Parte desses atendimentos foram realizados em conjunto com a Guarda Municipal, por meio de denúncias ambientais ou boletins de ocorrências, resultando em sete encaminhamentos de animais em situação de maus-tratos para clínicas credenciadas e/ou adoção.
“Falar sobre maus-tratos é fundamental e necessário, porque a violência contra os animais é uma realidade em nosso dia a dia e precisamos enfrentá-la como sociedade,” afirma a diretora do Departamento de Proteção Animal, Jaqueline Chibicheski. “Maltratar um animal não é aceitável e não pode ser naturalizado. Os animais são seres sencientes, capazes de sentir dor, medo e sofrimento, e merecem respeito e cuidado.”
Mas você sabe o que pode ser considerado maus-tratos e crueldade com animais?
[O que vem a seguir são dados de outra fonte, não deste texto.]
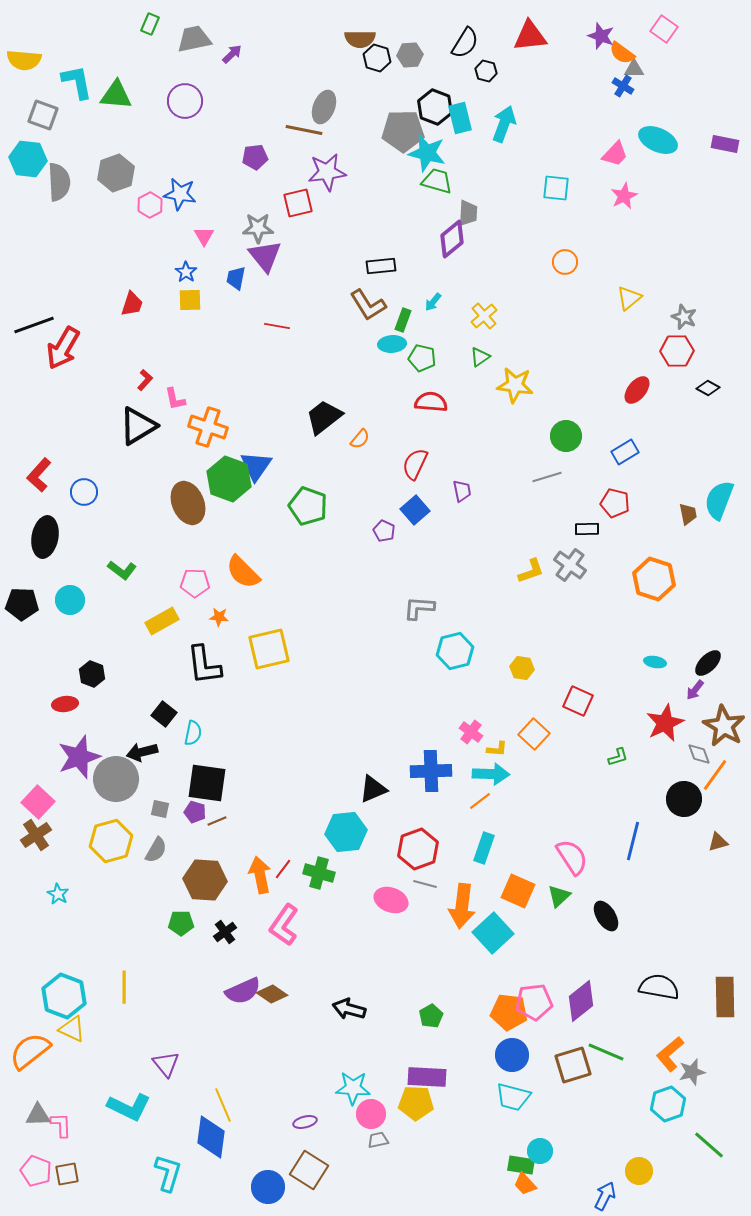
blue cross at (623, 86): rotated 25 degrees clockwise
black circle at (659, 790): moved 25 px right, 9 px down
Conforme estabelecido pela Lei Municipal nº 3154/2019, as seguintes ações se enquadram nesta classificação:
Abandonar, em quaisquer circunstâncias; agressões físicas como espancamento, uso de objetos cortantes ou pesados, uso de substâncias químicas, tóxicas, escaldantes e fogo; privação de alimento ou de alimentação adequada à espécie e água limpa; negligência com saúde e bem-estar, ignorando necessidades físicas, psicológicas e atendimento veterinário; obrigar o animal a esforços além do limite ou usar coerção para conseguir certos comportamentos; castigar o animal, física ou mentalmente, ainda que para aprendizagem ou adestramento; criá-los, mantê-los ou expô-los em recintos desprovidos de limpeza e desinfecção; utilizá-los em confrontos ou lutas entre animais da mesma espécie ou de espécies diferentes; eliminar cães e gatos como método de controle populacional; exercitá-los ou conduzi-los presos a veículo motorizado em movimento; abusar sexualmente do animal; promover distúrbio psicológico (causar traumas, medo intenso ou sofrimento emocional); mantê-los sem abrigo ou em lugares em condições inadequadas ao seu porte e espécie ou que lhes ocasionem desconforto físico ou mental; promover a restrição à liberdade de locomoção, por qualquer meio de aprisionamento permanente ou rotineiro do animal a um objeto estacionário por períodos contínuos; permitir o acesso à rua sem supervisão do seu tutor, ou sem focinheira para cães que, pelo porte e comportamento, colocam em risco a segurança das pessoas, assim como abandonar ou soltar animais em vias públicas ou propriedade particular; é proibida a manutenção ou confinamento de animais em alojamentos ou locais que não respeitem as condições adequadas ao bem-estar do animal; outras práticas que possam ser consideradas e constatadas como maus-tratos definidos em lei.
FISCALIZAÇÃO E DENÚNCIAS
A Secretaria Municipal do Meio Ambiente mantém equipes em campo para atender ocorrências e fiscalizar denúncias.
Contudo, a responsabilidade com os animais vai além daqueles dos quais somos tutores. Ao presenciar maus-tratos ou o abandono, todas as pessoas podem realizar denúncia pelos seguintes canais:
* Pelos telefones 181 ou 197;
* Site oficial da prefeitura, no autoatendimento, em Denúncias Ambientais, no endereço https://campolargo.atende.net/autoatendimento/servicos/denuncias-ambientais;
* Na aba 'Denúncias Ambientais', presente no aplicativo oficial da Prefeitura, disponível para dispositivos Android e iOS;
* Presencialmente no Centro Integrado de Atendimento ao Cidadão (CIAC), na sede da Prefeitura, localizado na Avenida Padre Natal Pigatto, nº 925, na Vila Elizabeth.
Jaqueline Chibicheski reforça que a proteção animal não é responsabilidade apenas do poder público, mas de toda a comunidade. “É dever de todos nós denunciar e combater qualquer forma de violência. Somente com conscientização e ação coletiva podemos construir uma sociedade mais ética e justa para todas as formas de vida”, conclui. As denúncias são anônimas e, quanto mais informações forem fornecidas, mais preciso será o atendimento realizado pelos fiscais da SMMA.